Originaires de Bosnie-Herzégovine, les jeunes filles étaient âgées de 12 à 16 ans et formées pour faire les poches des voyageurs parisiens. « Elles devaient ramener entre 200 et 300 euros par jour, sous peine de violence », rapporte Le Parisien. Et si au cours de leurs opérations quotidiennes, il leurs arrivait de croiser le chemin des policiers, la réplique était toujours la même : elles s’appellent Hamidovic, sont mineures et appartiennent à la communauté « rom ». Selon une estimation des enquêteurs de la Brigade de Protection des Mineurs, le clan aurait généré près de 1.3 M d’euros de bénéfices en 2009, tandis que le réseau a été finalement démantelé en 2010.
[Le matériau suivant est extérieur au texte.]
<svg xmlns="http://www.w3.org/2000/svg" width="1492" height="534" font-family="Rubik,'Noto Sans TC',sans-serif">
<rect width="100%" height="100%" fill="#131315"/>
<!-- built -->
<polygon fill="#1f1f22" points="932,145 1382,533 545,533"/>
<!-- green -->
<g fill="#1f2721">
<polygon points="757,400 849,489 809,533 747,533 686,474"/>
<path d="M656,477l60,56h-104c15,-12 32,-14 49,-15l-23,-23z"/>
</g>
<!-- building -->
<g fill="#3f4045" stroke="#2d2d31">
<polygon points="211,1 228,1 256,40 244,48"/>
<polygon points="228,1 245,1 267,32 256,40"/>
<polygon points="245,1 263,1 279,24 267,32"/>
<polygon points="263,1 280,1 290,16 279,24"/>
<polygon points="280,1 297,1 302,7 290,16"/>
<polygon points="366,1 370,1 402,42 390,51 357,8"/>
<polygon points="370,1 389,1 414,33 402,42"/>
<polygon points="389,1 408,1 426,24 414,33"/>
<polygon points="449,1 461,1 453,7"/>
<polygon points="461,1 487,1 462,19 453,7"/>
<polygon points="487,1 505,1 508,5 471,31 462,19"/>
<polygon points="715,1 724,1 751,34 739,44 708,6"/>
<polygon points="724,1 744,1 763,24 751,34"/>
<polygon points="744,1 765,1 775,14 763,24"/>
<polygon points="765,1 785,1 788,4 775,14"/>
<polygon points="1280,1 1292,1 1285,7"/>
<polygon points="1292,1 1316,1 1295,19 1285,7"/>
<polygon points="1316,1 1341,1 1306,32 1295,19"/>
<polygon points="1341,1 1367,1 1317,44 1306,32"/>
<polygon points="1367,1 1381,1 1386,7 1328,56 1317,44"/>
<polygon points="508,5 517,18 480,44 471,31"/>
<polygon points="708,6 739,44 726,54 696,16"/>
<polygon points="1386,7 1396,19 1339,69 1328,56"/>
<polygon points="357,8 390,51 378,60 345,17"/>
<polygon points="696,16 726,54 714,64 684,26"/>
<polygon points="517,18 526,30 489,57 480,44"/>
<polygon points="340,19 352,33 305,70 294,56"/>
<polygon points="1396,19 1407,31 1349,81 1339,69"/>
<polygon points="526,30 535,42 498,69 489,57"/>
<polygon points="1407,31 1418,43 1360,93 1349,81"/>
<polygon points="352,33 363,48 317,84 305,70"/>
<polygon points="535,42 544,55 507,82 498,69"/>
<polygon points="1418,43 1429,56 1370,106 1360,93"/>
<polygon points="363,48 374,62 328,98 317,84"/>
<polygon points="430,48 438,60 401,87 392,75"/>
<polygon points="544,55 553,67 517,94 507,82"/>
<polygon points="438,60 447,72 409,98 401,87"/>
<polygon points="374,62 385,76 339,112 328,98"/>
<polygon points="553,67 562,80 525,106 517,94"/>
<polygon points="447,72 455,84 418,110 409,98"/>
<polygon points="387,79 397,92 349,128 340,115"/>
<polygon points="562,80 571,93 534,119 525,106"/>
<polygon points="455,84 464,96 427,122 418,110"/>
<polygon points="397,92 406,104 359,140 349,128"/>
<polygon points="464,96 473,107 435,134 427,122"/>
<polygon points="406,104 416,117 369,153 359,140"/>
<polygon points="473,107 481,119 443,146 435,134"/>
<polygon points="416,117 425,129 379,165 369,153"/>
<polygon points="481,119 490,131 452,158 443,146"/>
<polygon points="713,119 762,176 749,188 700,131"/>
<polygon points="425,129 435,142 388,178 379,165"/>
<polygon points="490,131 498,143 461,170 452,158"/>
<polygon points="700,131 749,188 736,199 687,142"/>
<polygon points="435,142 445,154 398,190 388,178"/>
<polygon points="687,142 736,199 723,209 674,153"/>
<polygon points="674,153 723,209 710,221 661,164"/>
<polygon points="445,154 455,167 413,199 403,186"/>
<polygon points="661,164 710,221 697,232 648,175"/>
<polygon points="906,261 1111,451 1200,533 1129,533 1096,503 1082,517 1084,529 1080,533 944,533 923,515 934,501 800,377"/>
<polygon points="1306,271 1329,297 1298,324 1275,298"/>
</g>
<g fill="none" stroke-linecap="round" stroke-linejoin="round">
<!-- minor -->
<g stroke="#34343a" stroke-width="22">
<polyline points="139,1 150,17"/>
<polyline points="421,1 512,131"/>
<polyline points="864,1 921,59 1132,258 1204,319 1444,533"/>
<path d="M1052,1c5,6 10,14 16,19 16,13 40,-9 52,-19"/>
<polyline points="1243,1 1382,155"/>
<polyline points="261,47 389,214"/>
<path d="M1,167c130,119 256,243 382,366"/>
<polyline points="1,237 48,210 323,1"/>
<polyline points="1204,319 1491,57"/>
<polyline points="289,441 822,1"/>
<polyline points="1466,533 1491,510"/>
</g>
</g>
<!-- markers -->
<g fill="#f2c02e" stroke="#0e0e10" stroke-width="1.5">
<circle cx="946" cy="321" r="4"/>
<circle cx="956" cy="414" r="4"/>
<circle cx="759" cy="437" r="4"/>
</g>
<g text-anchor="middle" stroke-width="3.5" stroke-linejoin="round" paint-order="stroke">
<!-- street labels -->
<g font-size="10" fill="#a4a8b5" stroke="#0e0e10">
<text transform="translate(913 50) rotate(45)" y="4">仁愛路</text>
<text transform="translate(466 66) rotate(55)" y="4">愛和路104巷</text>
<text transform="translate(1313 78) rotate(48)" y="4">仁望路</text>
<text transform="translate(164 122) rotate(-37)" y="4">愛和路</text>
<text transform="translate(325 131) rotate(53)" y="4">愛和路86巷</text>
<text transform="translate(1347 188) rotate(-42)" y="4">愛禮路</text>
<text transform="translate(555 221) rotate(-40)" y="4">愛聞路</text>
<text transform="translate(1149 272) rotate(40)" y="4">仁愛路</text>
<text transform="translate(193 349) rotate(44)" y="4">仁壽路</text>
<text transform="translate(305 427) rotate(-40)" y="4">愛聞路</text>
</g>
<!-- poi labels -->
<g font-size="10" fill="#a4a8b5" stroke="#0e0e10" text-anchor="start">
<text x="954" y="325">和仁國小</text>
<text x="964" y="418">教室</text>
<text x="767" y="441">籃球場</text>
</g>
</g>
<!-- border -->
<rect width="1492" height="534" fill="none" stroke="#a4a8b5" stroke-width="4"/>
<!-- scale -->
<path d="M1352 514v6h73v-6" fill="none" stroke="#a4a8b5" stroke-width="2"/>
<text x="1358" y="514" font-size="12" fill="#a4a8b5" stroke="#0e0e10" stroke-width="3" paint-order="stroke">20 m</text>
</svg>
Féhim Hamidovic, le parrain d’une famille bien organisée
Féhim Hamidovic, un Bosniaque de 60 ans est soupçonné d’être le penseur et le chef présumé du réseau. A la barre, on retrouve à ses côtés sa femme et trois de ses fils, eux aussi accusés de « traite d’êtres humains », « association de malfaiteurs » et « vols en réunion ». Mais l’homme rejette toutes accusations et se dit « victime d’un règlement de comptes orchestré par un de ses proches parents, surnommé Elvis » indique Le Parisien. Son avocat, Me Cohen-Sabban précise que « peu de personnes assurent l’avoir vu agir directement dans la gestion de ce réseau ». Comme le précise Le Parisien, Féhim Hamidovic, déjà condamné en 2007 en Autriche pour des faits similaires, sera fixé sur son sort à l’issue de 3 semaines de débats.